• Exercise directions:
Using the listing below, determine the count of lines with the word "Sato" and reply only with it.

• Exercise data:
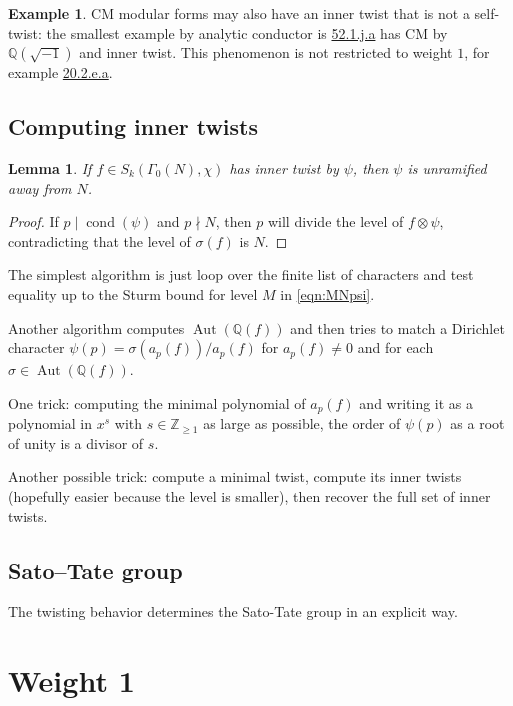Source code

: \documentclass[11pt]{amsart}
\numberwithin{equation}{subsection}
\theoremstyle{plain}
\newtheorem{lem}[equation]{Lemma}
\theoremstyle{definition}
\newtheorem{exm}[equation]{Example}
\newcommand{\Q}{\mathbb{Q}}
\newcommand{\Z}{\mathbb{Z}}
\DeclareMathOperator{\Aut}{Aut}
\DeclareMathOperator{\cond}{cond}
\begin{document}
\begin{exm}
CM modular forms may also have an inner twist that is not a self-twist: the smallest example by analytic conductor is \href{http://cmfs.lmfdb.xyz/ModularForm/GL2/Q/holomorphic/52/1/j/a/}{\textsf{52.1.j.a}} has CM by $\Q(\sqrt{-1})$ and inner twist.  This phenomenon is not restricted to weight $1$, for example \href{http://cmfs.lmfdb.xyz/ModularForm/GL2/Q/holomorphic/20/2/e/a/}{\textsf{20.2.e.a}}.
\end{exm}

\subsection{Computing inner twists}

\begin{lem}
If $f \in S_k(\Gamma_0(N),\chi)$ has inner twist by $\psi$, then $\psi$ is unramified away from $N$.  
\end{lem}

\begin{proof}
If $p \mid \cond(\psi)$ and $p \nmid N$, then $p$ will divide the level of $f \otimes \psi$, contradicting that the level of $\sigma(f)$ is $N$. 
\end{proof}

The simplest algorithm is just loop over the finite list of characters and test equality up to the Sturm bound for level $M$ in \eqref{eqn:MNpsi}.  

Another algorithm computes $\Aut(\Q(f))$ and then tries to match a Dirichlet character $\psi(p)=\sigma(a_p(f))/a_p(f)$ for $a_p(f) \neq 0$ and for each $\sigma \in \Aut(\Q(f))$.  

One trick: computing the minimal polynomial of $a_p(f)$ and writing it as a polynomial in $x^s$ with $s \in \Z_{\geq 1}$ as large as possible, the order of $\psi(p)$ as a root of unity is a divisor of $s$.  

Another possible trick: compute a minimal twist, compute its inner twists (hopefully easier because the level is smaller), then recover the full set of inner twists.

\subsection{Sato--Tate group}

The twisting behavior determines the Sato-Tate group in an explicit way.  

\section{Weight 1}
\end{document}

• Reply:
2